◆ Exercise: Please count the lines in the listing below where the word "height" appears. Give the number only.

◆ Listed entries:
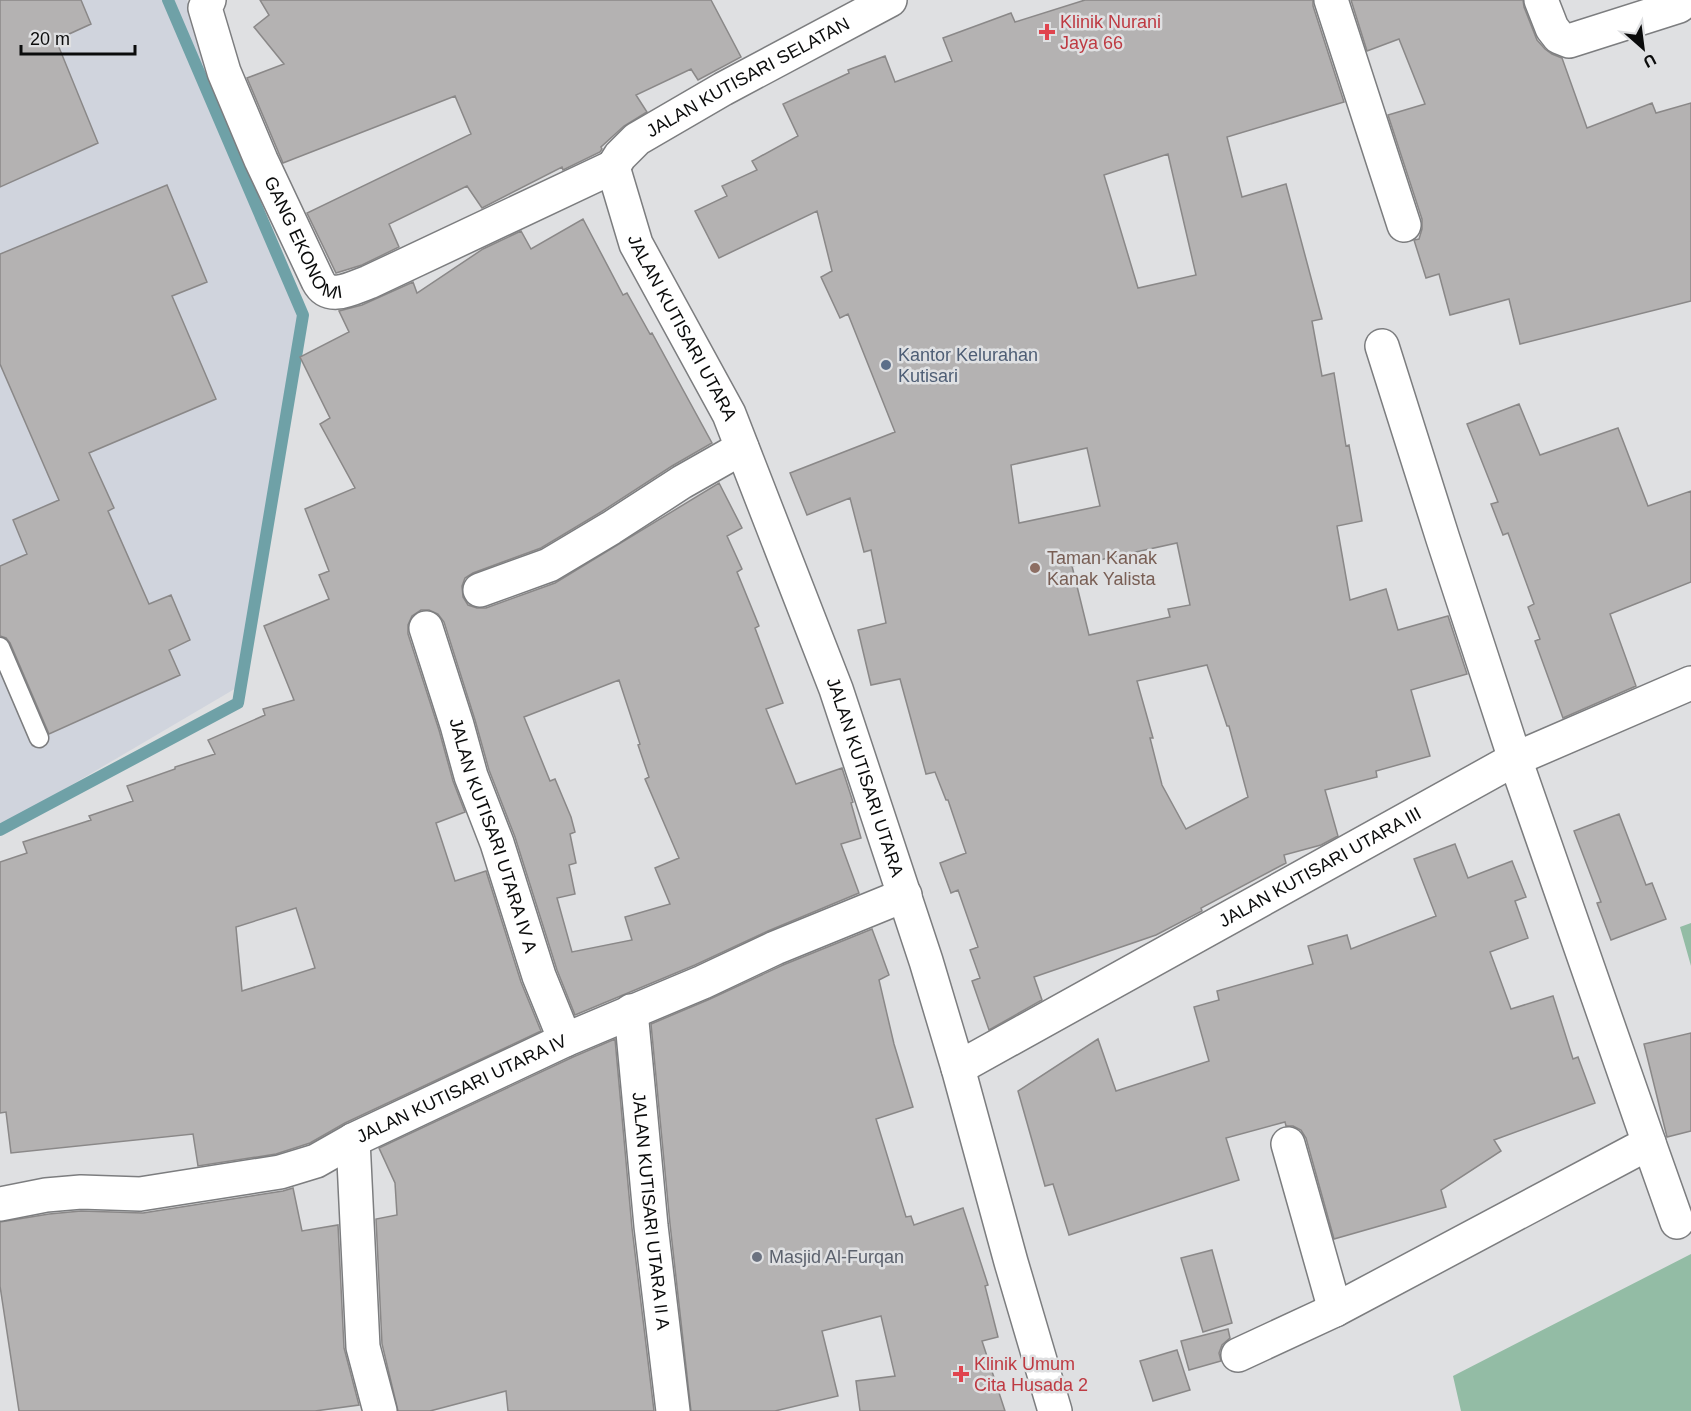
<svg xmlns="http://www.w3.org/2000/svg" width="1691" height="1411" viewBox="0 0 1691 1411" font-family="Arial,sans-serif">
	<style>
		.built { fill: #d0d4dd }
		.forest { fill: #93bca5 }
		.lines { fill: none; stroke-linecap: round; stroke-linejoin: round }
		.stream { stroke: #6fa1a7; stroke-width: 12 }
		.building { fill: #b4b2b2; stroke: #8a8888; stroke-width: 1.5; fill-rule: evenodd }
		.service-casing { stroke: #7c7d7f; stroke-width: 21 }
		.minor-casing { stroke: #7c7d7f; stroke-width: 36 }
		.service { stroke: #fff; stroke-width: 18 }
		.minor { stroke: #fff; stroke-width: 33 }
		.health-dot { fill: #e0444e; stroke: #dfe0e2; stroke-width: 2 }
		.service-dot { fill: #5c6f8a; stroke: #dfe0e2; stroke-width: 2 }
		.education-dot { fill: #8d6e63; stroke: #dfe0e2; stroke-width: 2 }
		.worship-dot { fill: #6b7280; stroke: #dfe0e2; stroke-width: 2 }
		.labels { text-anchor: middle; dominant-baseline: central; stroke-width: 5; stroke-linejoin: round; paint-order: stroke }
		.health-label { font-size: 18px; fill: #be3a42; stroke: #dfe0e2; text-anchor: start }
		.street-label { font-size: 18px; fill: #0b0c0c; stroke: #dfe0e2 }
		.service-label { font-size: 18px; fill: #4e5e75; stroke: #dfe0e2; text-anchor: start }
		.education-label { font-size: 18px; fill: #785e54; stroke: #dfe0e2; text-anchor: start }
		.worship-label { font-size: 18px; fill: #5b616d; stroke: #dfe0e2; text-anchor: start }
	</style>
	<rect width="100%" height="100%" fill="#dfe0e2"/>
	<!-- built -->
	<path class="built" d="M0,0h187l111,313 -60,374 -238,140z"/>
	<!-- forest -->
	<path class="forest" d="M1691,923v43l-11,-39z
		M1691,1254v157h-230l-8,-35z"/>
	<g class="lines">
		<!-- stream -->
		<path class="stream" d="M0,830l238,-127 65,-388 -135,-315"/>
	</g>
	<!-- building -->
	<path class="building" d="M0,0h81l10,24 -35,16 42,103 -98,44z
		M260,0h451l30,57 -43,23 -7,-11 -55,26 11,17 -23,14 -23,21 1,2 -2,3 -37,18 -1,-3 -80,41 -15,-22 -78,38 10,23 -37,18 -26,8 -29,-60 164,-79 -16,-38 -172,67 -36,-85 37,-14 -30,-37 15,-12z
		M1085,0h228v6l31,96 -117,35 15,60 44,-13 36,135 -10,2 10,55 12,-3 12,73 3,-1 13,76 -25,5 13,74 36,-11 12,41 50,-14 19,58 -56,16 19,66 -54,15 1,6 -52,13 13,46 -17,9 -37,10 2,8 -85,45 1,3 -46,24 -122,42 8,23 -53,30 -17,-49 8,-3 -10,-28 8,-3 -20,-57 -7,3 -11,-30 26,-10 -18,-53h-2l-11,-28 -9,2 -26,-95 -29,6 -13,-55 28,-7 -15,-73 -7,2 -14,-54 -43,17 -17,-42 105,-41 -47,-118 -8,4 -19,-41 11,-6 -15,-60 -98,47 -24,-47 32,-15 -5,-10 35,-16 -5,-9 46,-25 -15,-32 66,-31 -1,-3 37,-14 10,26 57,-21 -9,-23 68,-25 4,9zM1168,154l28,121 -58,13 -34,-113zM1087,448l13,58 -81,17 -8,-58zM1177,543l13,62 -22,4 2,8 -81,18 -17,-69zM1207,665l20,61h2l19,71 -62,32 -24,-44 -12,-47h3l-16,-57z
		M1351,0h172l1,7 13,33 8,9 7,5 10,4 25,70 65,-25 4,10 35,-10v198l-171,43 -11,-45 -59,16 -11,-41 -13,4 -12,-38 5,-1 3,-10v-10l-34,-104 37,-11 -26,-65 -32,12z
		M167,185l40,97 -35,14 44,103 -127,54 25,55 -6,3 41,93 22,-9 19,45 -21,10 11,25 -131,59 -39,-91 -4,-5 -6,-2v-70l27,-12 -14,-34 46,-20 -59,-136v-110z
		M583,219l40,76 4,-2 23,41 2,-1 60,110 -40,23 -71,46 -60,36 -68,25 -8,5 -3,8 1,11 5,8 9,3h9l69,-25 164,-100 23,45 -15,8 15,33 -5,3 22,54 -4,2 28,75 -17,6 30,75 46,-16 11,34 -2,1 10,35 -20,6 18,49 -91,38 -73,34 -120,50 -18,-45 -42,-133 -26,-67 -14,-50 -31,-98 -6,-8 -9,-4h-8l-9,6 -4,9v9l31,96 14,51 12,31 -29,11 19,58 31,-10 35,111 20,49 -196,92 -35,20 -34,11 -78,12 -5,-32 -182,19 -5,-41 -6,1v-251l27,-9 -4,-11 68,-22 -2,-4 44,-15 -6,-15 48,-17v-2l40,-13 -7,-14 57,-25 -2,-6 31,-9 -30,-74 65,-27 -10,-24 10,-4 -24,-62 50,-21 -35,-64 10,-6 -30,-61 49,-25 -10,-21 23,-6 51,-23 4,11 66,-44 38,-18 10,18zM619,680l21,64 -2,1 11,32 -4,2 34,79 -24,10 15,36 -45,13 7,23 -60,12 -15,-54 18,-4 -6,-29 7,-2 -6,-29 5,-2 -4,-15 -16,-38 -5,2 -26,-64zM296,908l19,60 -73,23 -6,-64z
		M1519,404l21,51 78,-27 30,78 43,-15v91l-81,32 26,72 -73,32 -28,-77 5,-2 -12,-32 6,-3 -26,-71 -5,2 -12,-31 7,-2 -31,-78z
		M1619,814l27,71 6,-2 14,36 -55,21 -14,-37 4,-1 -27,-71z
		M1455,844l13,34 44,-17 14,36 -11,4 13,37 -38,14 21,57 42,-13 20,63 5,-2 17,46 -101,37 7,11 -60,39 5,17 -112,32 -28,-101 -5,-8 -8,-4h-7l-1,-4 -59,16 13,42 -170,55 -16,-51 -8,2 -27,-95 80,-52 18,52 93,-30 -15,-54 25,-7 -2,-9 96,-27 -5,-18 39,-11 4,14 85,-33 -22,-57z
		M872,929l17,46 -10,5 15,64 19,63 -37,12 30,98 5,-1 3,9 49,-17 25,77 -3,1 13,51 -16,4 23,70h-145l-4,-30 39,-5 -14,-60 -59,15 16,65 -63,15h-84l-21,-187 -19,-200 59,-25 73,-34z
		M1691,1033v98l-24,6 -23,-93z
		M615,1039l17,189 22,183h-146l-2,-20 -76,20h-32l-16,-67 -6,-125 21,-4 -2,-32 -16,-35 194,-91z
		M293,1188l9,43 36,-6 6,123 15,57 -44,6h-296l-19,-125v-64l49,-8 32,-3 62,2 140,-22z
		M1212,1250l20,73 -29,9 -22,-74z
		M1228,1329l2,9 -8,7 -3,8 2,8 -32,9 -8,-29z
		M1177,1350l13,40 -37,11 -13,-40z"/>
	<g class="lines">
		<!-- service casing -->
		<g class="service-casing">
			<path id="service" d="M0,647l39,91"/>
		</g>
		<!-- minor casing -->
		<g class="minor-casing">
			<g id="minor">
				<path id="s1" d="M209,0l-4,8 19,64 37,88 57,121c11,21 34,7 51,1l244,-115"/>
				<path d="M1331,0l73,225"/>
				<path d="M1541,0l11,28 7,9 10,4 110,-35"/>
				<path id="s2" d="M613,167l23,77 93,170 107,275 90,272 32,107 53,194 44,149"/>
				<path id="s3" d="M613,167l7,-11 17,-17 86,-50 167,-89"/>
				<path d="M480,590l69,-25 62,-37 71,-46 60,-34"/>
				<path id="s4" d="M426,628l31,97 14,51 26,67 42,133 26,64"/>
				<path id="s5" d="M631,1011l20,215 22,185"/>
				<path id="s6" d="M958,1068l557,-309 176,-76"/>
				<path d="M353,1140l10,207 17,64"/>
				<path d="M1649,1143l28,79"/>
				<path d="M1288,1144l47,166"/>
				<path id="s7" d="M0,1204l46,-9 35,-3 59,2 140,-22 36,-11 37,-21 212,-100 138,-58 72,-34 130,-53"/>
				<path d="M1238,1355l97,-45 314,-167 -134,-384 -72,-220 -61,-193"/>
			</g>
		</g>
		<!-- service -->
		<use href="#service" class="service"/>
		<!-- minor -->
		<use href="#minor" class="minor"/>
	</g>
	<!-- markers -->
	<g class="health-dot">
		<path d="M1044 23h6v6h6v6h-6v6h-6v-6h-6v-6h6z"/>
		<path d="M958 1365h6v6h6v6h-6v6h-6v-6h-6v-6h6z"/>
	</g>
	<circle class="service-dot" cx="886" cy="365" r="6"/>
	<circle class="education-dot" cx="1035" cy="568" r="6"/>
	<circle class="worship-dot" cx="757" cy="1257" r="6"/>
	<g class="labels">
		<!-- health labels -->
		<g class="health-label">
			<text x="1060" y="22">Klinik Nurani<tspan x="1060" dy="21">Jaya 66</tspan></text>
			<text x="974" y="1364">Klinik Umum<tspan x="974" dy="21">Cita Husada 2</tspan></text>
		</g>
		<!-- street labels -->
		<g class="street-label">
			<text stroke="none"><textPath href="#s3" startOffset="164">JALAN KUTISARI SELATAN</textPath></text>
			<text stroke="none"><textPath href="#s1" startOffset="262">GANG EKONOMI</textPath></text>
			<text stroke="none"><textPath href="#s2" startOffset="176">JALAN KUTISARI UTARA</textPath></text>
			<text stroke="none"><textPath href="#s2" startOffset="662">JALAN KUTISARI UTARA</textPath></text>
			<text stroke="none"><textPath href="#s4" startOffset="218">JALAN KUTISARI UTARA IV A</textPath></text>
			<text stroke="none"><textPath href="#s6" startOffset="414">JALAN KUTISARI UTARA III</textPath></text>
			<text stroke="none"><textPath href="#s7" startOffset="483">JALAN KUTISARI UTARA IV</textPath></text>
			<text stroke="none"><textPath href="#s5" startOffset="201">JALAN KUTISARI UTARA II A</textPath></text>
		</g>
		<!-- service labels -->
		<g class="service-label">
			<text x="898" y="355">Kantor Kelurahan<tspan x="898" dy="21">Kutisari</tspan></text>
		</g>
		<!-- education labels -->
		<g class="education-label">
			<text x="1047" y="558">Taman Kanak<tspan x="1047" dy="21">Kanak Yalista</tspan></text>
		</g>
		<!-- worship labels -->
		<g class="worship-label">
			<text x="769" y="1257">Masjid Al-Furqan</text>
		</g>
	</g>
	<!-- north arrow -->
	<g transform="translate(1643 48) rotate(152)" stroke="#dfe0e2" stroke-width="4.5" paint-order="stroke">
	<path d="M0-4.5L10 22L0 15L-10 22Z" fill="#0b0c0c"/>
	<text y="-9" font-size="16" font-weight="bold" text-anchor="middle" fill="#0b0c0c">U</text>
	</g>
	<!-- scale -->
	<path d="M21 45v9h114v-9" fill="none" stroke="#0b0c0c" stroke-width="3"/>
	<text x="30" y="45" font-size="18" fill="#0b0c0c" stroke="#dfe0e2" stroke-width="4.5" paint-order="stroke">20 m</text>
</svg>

◆ Output for this task: 2